SUPPLIED RECORDS:
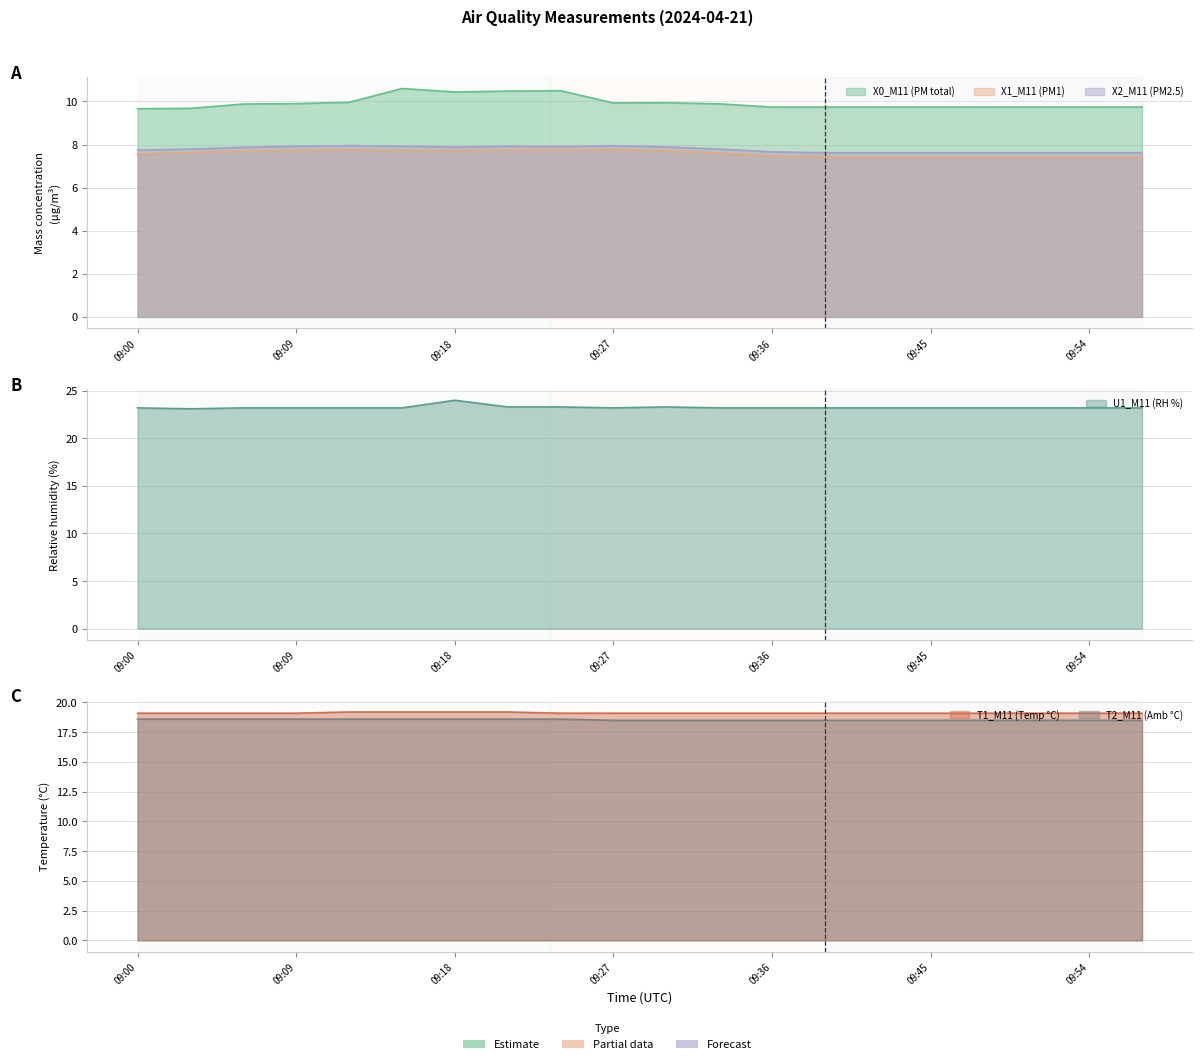

Where is X0_M11 (PM total) nearest to the value 10?

09:12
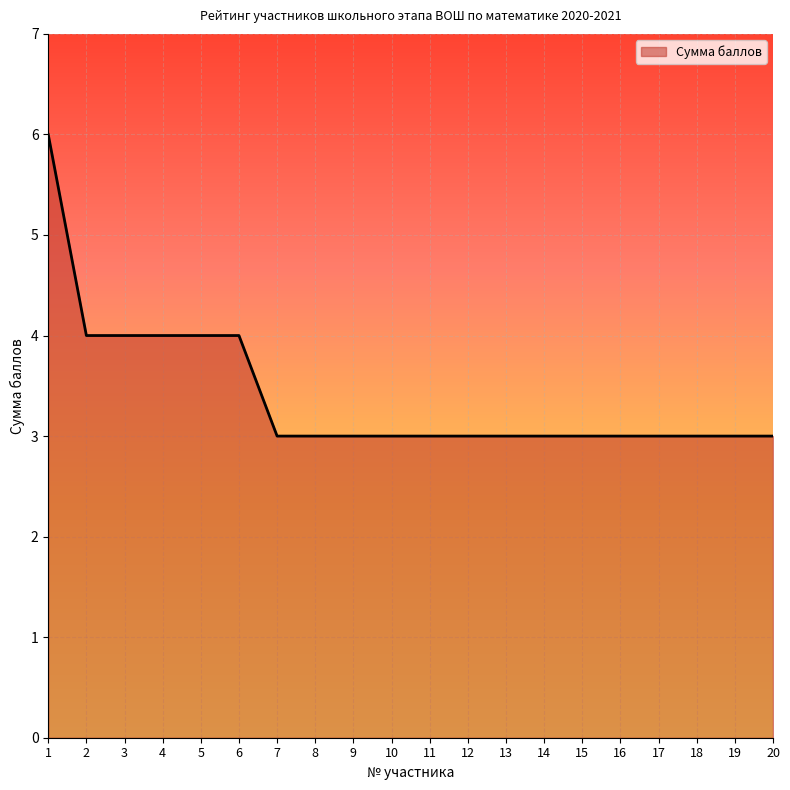

What is the approximate value at 1?

6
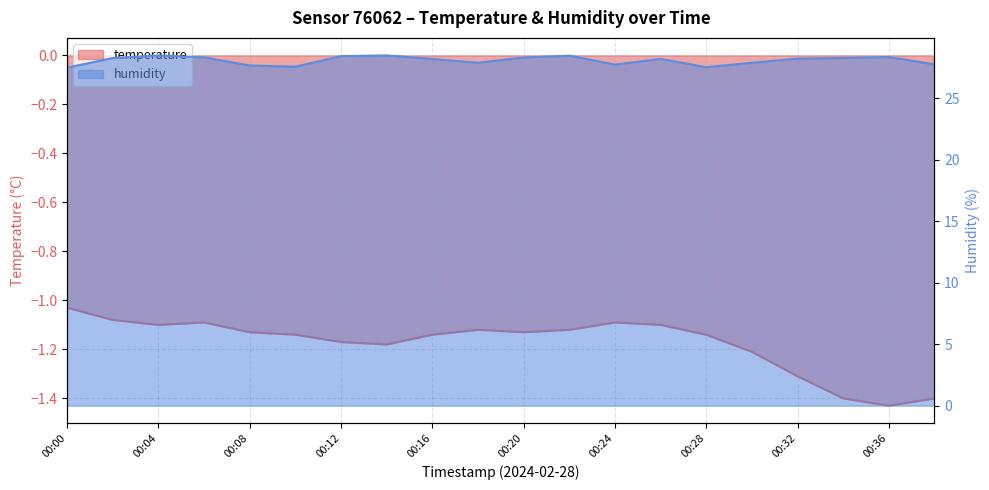

Is it true that temperature equals -1.0 at 00:00?

True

JOB ITEM: Set out the lines above as a numbered list, dropping the blank lines and the picture placeholders.

SOLVED PROBLEM:
1. Where is X0_M11 (PM total) nearest to the value 10?
2. 09:12
3. What is the approximate value at 1?
4. 6
5. Is it true that temperature equals -1.0 at 00:00?
6. True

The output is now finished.